§ Given data
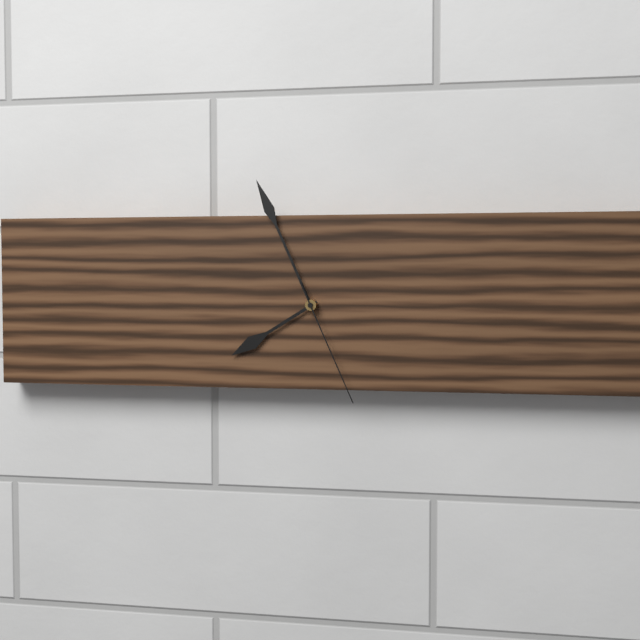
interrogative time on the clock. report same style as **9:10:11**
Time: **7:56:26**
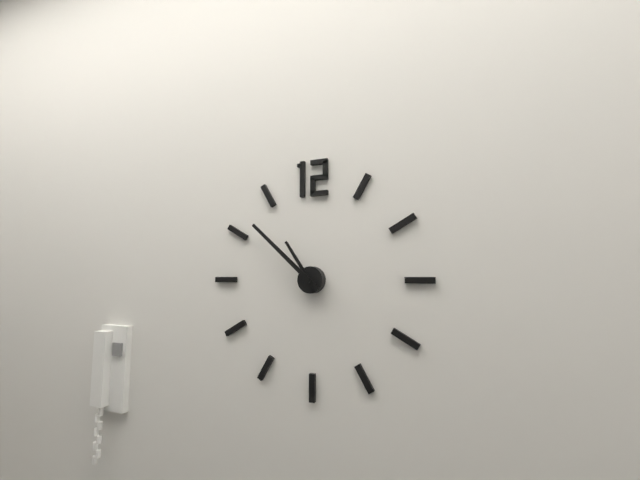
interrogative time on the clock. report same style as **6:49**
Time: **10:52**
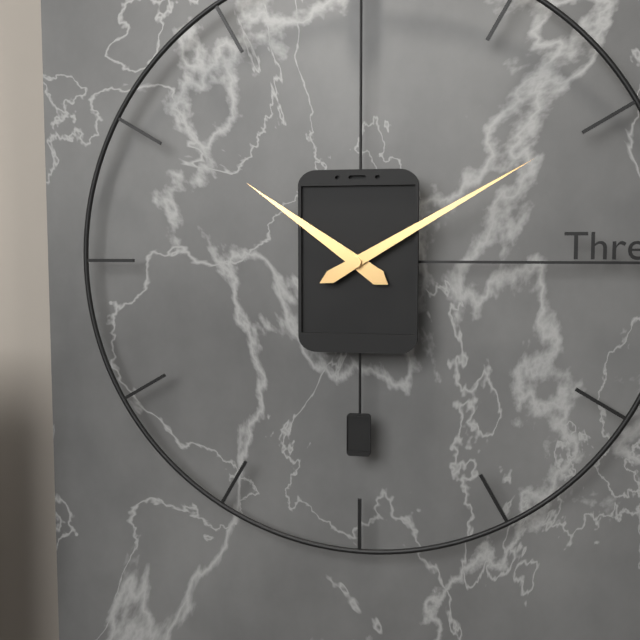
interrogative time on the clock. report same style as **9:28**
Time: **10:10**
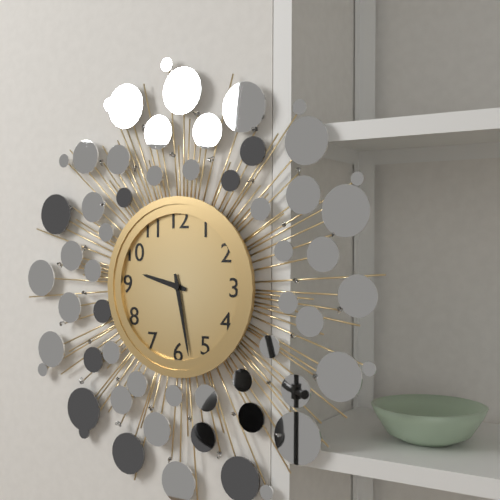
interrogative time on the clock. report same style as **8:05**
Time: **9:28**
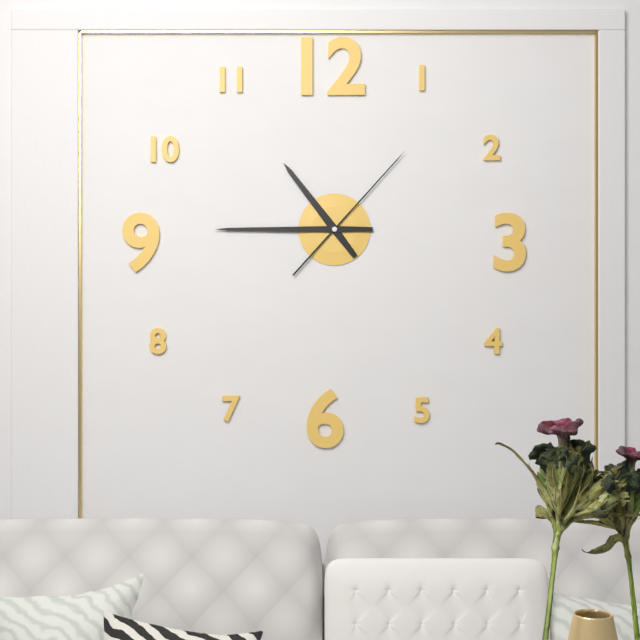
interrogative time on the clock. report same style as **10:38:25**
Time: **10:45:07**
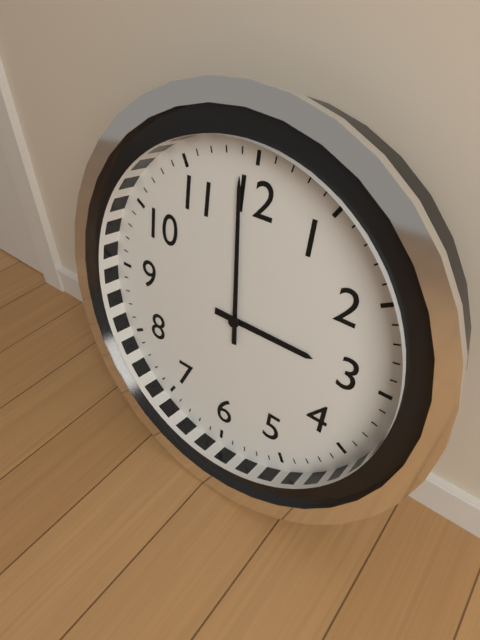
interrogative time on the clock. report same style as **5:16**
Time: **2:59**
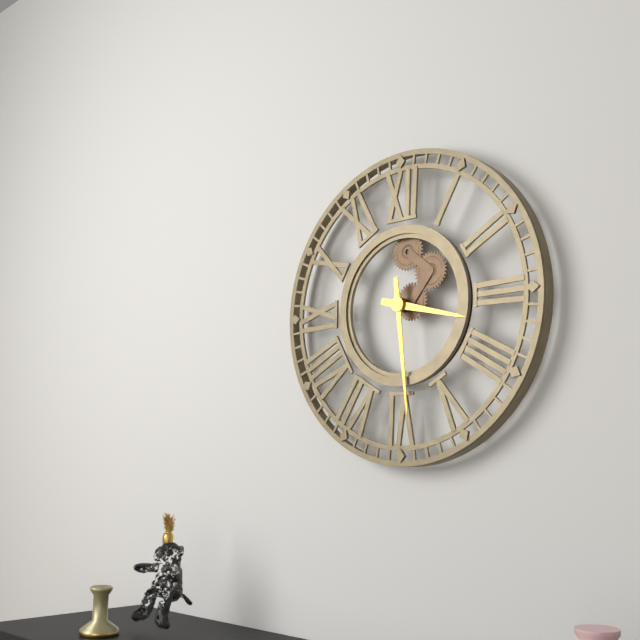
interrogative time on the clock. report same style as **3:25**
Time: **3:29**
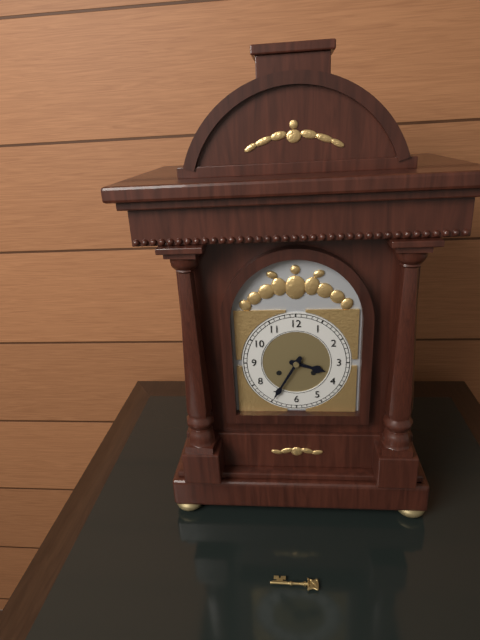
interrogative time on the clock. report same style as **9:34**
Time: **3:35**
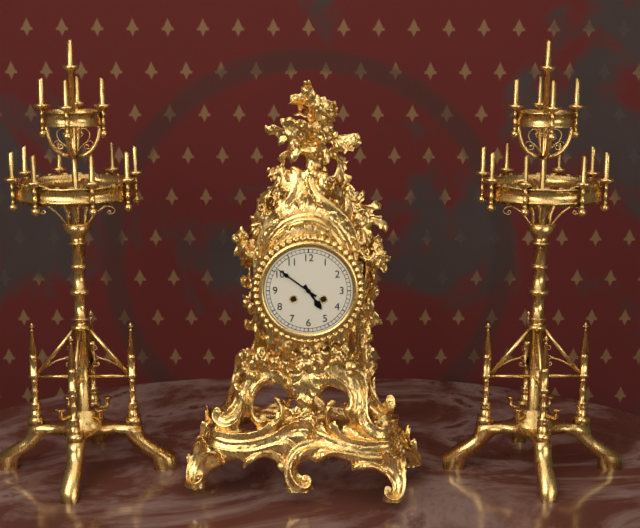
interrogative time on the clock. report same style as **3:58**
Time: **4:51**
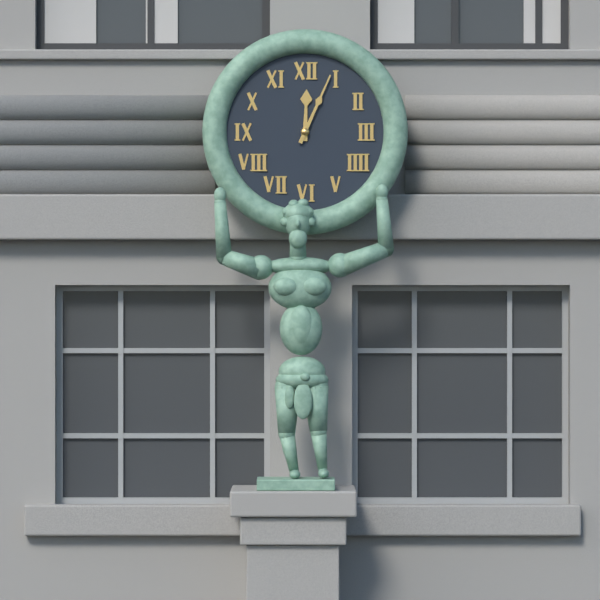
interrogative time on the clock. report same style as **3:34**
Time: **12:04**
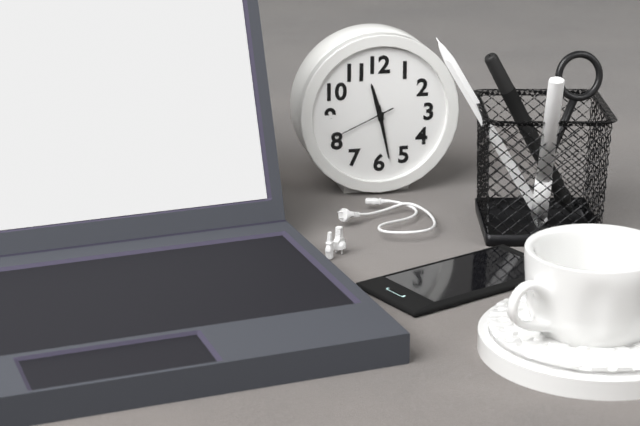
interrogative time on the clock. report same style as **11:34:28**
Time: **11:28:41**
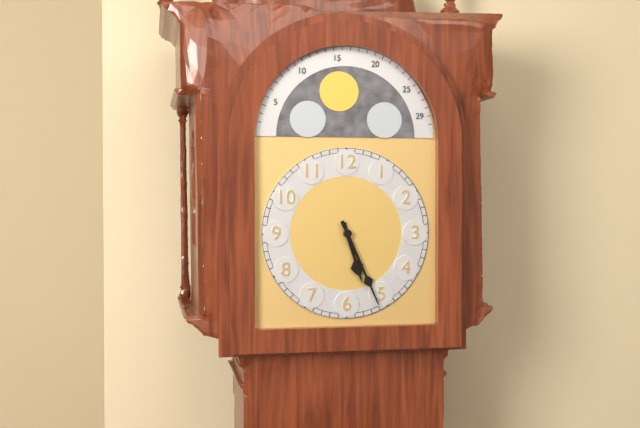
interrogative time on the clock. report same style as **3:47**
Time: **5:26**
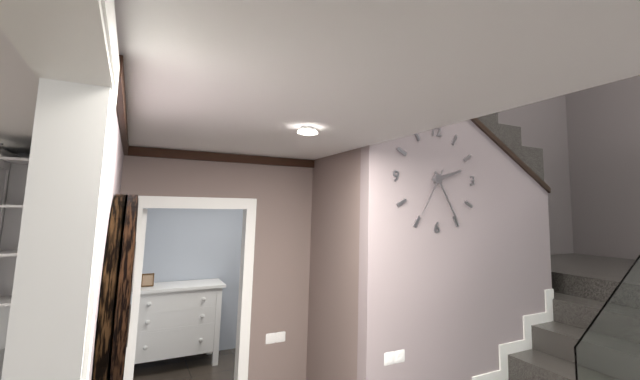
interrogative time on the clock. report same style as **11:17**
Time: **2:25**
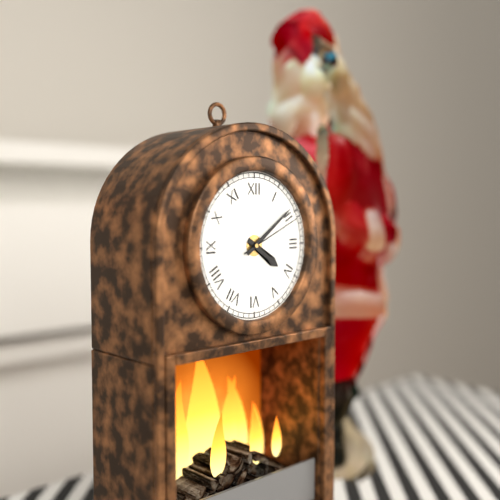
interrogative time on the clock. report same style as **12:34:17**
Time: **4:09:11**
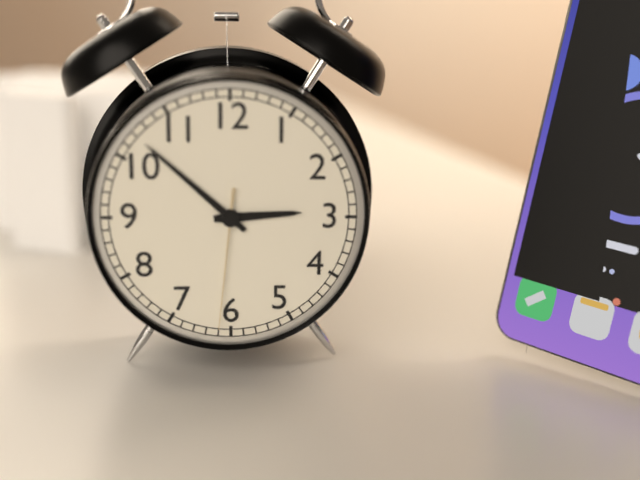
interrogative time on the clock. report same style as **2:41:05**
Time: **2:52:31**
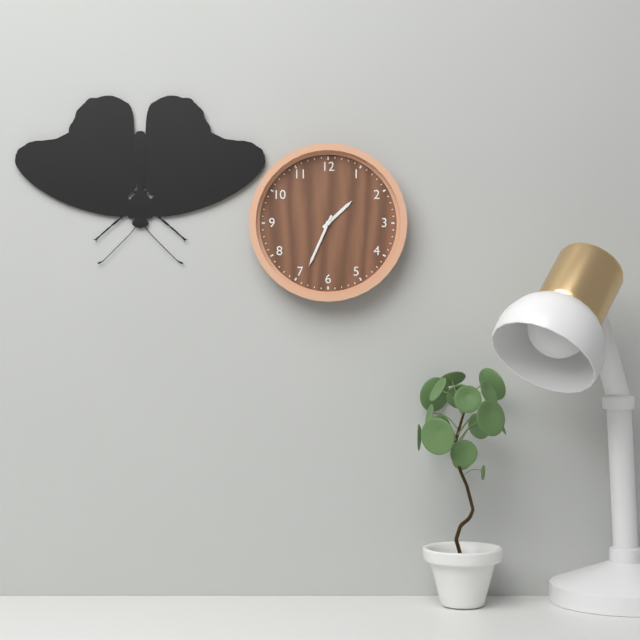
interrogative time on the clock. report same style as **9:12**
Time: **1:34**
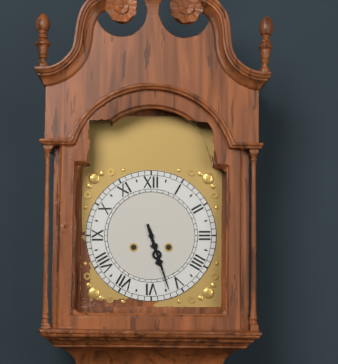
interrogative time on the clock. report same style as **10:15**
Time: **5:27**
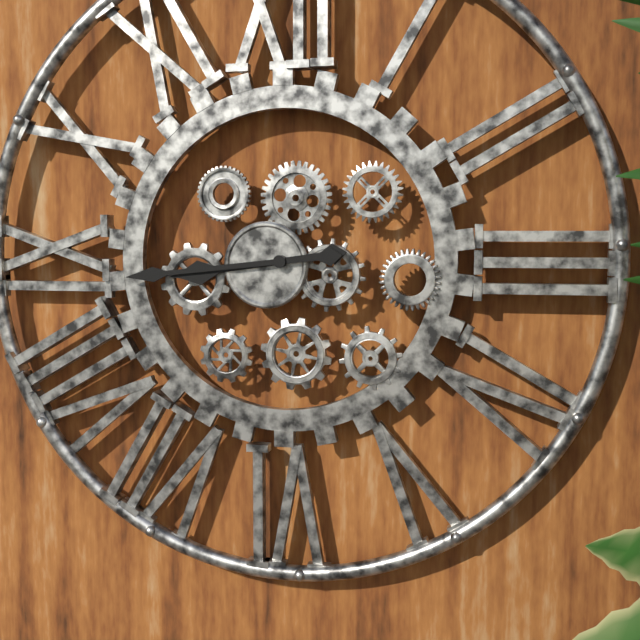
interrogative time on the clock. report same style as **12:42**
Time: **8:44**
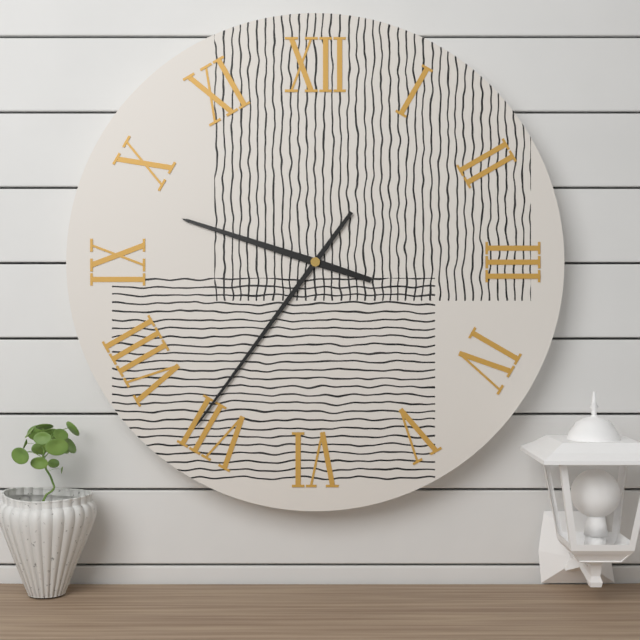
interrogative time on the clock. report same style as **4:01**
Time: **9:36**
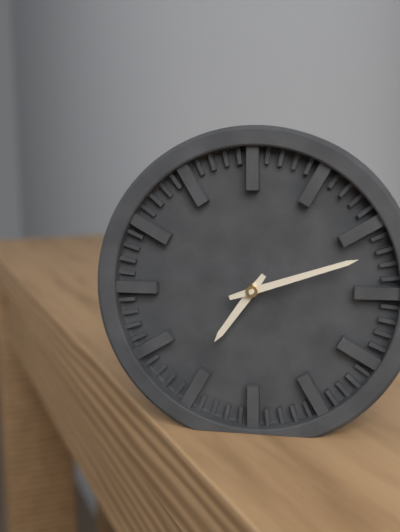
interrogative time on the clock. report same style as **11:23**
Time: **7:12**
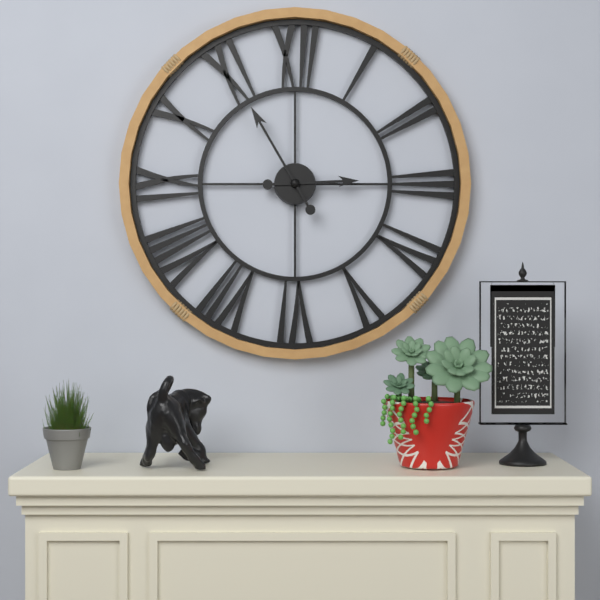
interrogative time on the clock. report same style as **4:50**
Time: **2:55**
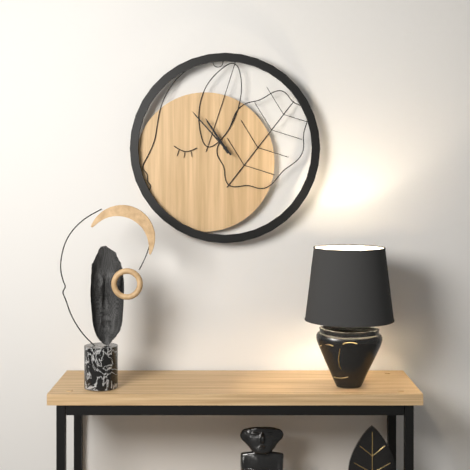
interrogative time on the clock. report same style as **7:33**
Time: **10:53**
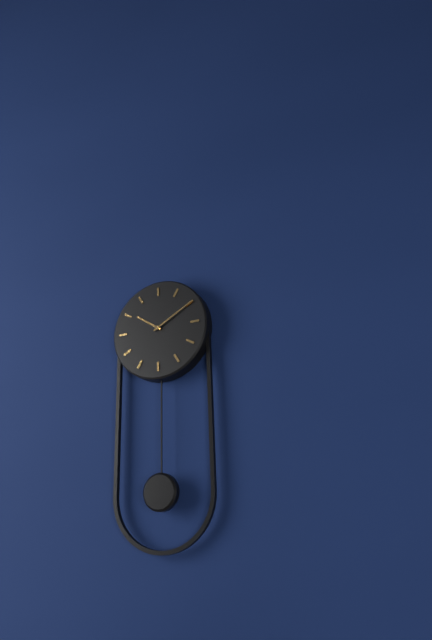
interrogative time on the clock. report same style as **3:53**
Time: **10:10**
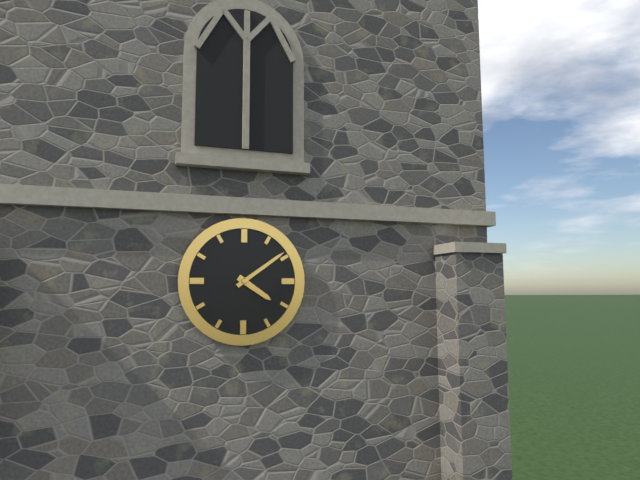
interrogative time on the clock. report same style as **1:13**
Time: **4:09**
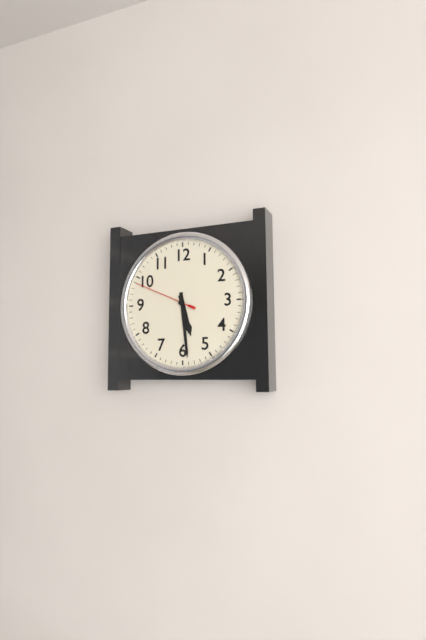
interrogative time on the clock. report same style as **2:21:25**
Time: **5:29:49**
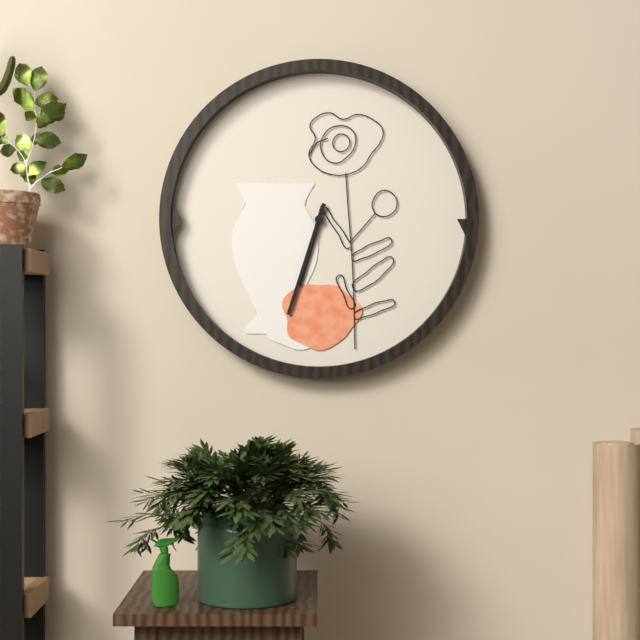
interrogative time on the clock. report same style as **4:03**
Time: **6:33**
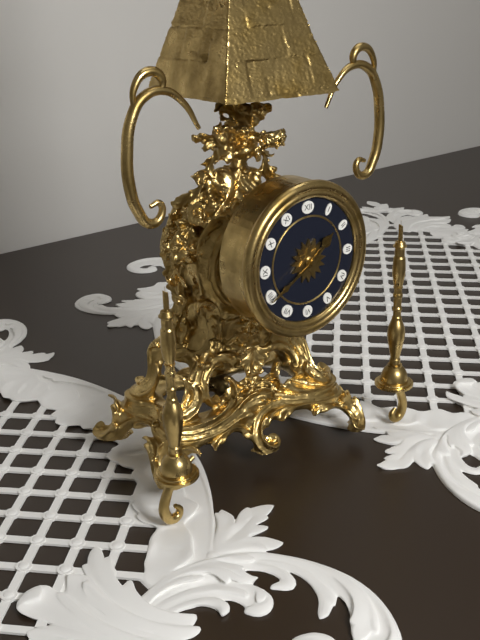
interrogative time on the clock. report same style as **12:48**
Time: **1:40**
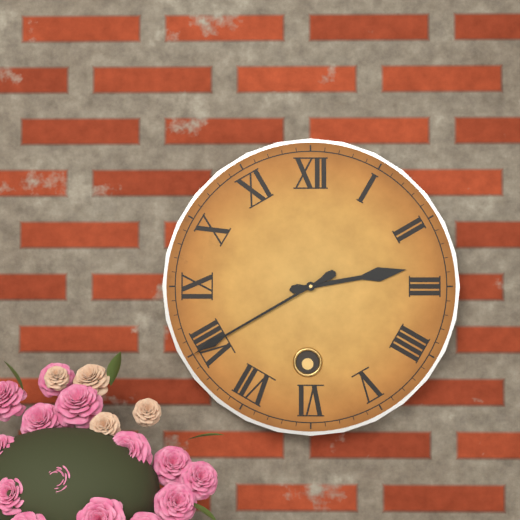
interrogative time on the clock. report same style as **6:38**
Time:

§ Aim of the exercise
Copy everything in the listing from the line containing "interrogative time on the clock. report same style as **9:34**" down to the line containing "Time: **4:09**", swapping "report" for "give" and keeping all else the same. Leave the pictures out.

§ Reply to the task
interrogative time on the clock. give same style as **9:34**
Time: **3:35**
interrogative time on the clock. give same style as **3:58**
Time: **4:51**
interrogative time on the clock. give same style as **3:34**
Time: **12:04**
interrogative time on the clock. give same style as **11:34:28**
Time: **11:28:41**
interrogative time on the clock. give same style as **3:47**
Time: **5:26**
interrogative time on the clock. give same style as **11:17**
Time: **2:25**
interrogative time on the clock. give same style as **12:34:17**
Time: **4:09:11**
interrogative time on the clock. give same style as **2:41:05**
Time: **2:52:31**
interrogative time on the clock. give same style as **9:12**
Time: **1:34**
interrogative time on the clock. give same style as **10:15**
Time: **5:27**
interrogative time on the clock. give same style as **12:42**
Time: **8:44**
interrogative time on the clock. give same style as **4:01**
Time: **9:36**
interrogative time on the clock. give same style as **11:23**
Time: **7:12**
interrogative time on the clock. give same style as **4:50**
Time: **2:55**
interrogative time on the clock. give same style as **7:33**
Time: **10:53**
interrogative time on the clock. give same style as **3:53**
Time: **10:10**
interrogative time on the clock. give same style as **1:13**
Time: **4:09**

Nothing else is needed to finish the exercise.